#### [EXTRAIT SOURCE]
Rachel Labastie & Nicolas Delprat.

L’un tout contre l’autre, à l’épreuve du monde.

Par Anne Kerner, commissaire de l’exposition.

 

Ils se sont rencontrés aux Beaux-Arts de Lyon et depuis ne se sont plus quittés. Rachel Labastie et Nicolas Delprat vivent depuis plusieurs années à Bruxelles. De l’appartement, quelques marches à descendre et les voilà dans leurs ateliers de peinture et de sculpture. Ils travaillent l’un près de l’autre. S’épaulent et se conseillent. Pour oeuvrer au plus proche de leur désir, de leur engagement, de leur nécessité.

#### [DONNÉES EXTRAITES]
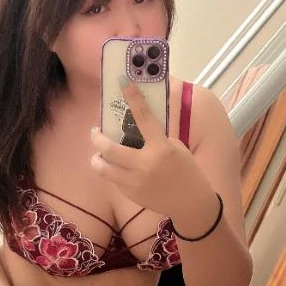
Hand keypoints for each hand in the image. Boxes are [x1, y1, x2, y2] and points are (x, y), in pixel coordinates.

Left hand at [90, 79, 198, 215]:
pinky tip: (117, 169)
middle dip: (97, 138)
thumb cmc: (186, 170)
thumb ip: (156, 138)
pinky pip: (114, 180)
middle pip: (109, 149)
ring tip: (98, 154)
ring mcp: (135, 182)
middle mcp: (145, 164)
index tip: (123, 83)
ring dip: (96, 159)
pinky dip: (113, 172)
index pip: (143, 118)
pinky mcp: (130, 194)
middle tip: (95, 132)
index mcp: (161, 148)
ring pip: (103, 168)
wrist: (191, 202)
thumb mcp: (176, 148)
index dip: (133, 98)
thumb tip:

#### [CONSIGNES DE L'EXERCICE]
1. Recopiez le passage de l'extrait source qui va de « Par Anne Kerner, commissaire » jusqu'à « de leur nécessité. » en changeant « Bruxelles » en « Anvers ».
2. D'après l'extrait source, où Rachel Labastie et Nicolas Delprat se sont-ils rencontrés, s'il vous plaît ?

#### [RÉPONSES RÉDIGÉES]
1.
Par Anne Kerner, commissaire de l’exposition.

 

Ils se sont rencontrés aux Beaux-Arts de Lyon et depuis ne se sont plus quittés. Rachel Labastie et Nicolas Delprat vivent depuis plusieurs années à Anvers. De l’appartement, quelques marches à descendre et les voilà dans leurs ateliers de peinture et de sculpture. Ils travaillent l’un près de l’autre. S’épaulent et se conseillent. Pour oeuvrer au plus proche de leur désir, de leur engagement, de leur nécessité.

2. Aux Beaux-Arts de Lyon.